Et puis vous colportez le mal haut dans les cols, ce qui pour les bouquetins
est un bien grand tort.
- Si l’homme est un boucher, il est aussi mon berger. A ce
propos, du fait de vos visites voraces, il semblait avisé pour le pasteur de
rehausser les fils pour dissuader les tueurs. La méthode a déjoué bien des
tourments, moins de blessures, d’avortements et de refus de chaleur.
- A voir le nombre de moutons en divagation, peu sont
ceux qui s’interdiront de faire l’impasse sur les indemnisations… ». La
louve s’interrompt car la douleur des contractions s’intensifie : l’accouchement
l’oblige à se taire. Mettre bas sur la paille n’est pas pour lui déplaire.
Reste une chose qui la tracasse, le retour du maître.
« Dîtes moi, vous qui de ces lieux êtes locataire,
quand revient le propriétaire ?
- A vous entendre, et sans que vous en preniez ombrage, votre
attitude altière atténuée, atteste d’une posture bien mal ordonnée mais pour
votre gouverne, sachez tout de même, et si cela neutralise votre anathème, que
le rationnement en foin est dispensé pour un long terme.
- Alors que ce foin soit un festin. N’omettez aucun brin.

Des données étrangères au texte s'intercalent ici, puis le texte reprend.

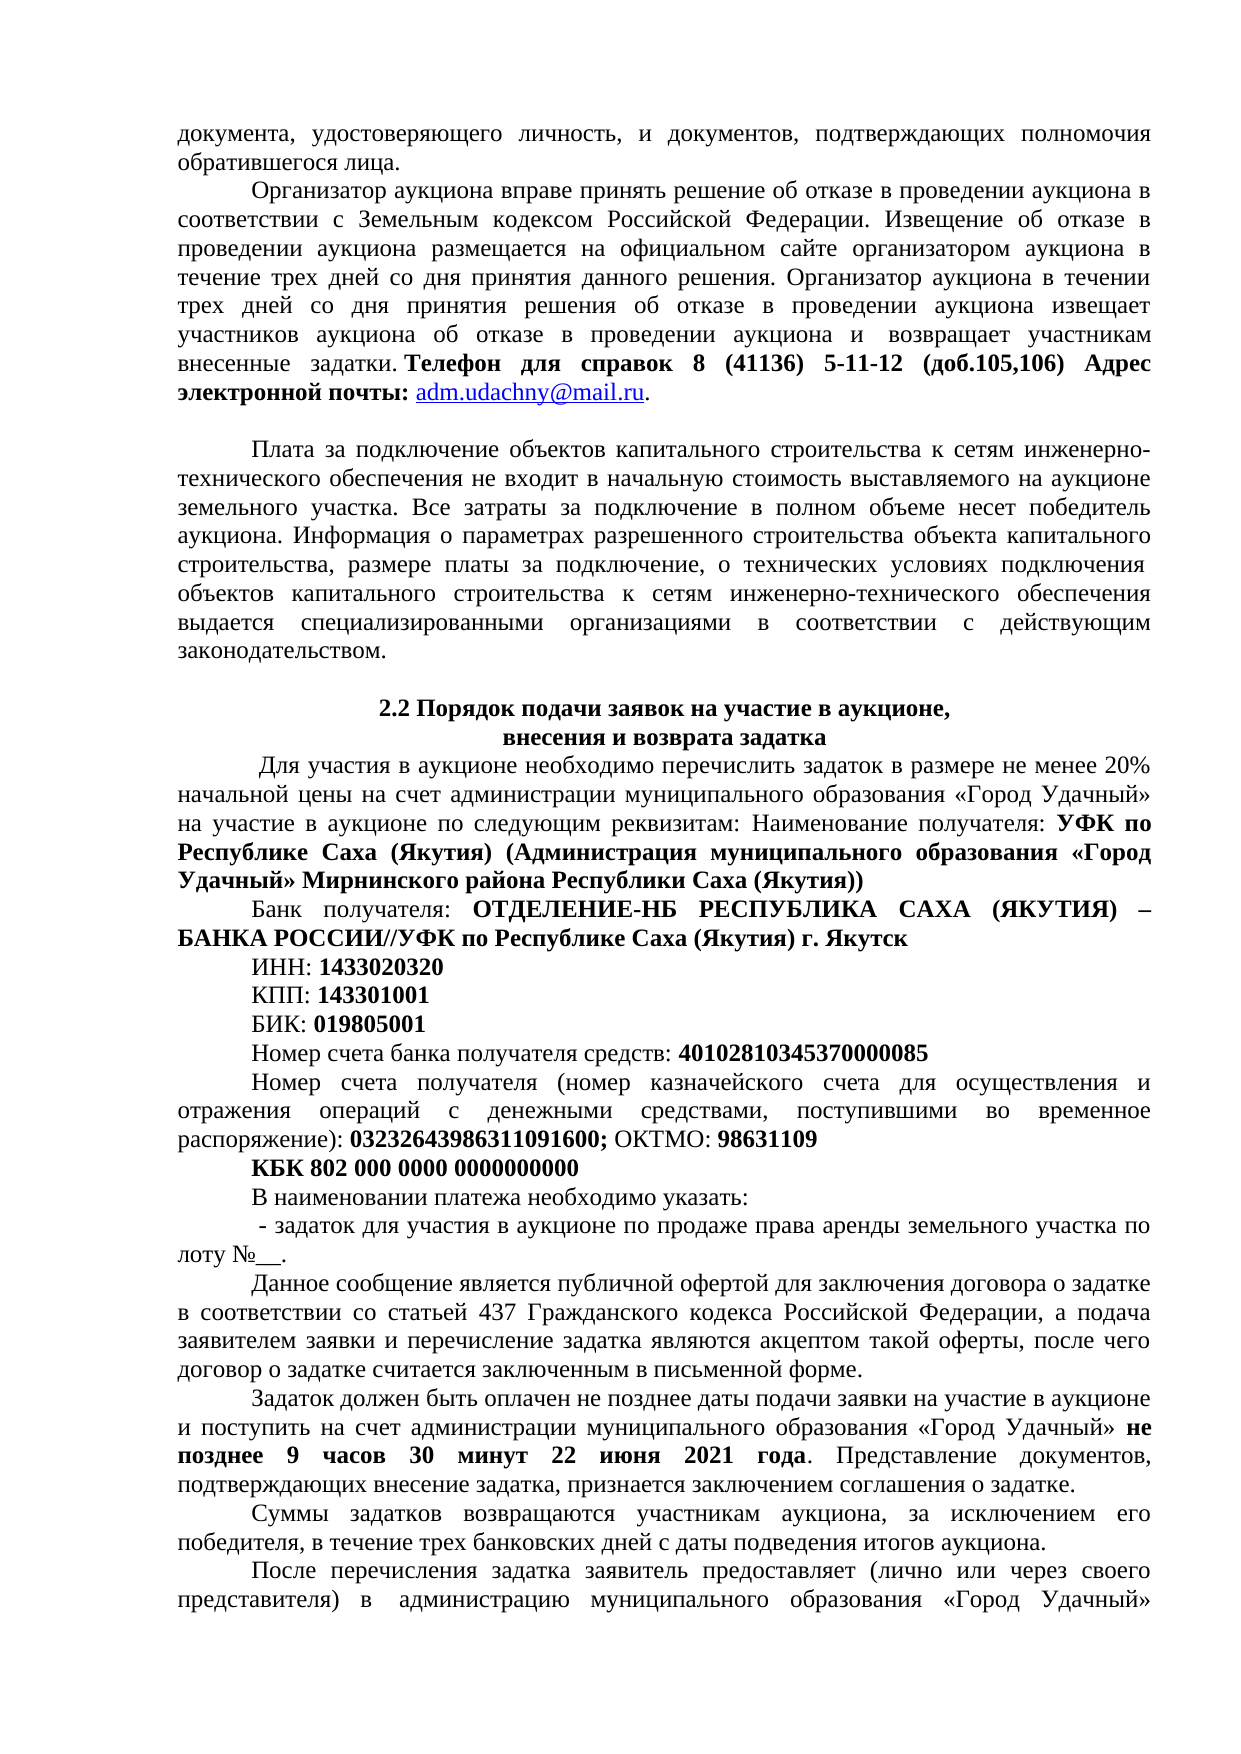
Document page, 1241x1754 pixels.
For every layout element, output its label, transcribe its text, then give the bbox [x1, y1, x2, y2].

Mâchez fort jusqu’à la fin. Garnissez bien vos intestins. Car c’est avéré, vous
serez dévoré. Il ne peut pas y avoir d’entorses, vous le comprendrez, j’aurai
nécessité de reprendre des forces.
- Comme je l’ai auparavant indiqué, je n’attends plus rien
de la vie, je pense que vous l’avez saisi. Et puis, qu’ai-je comme
échappatoire, le croc de l’abattoir ou les crocs de vos mâchoires ? Tout
compte fait, et puisque je n’ai pas choisi ma mort, je préfère être
affecté à votre sort.
- Qu’à cela ne tienne. Votre vie je fais mienne ».
Au matin, très tôt, la louve a déjà protégé deux de ses
louveteaux. Quand elle revient pour récupérer les derniers de la fratrie,
l’étable se remplit d’inertie. Seul, le balancement banal d’un bout de corde prouve que la louve a délivré le bélier, avant son retour dans la horde.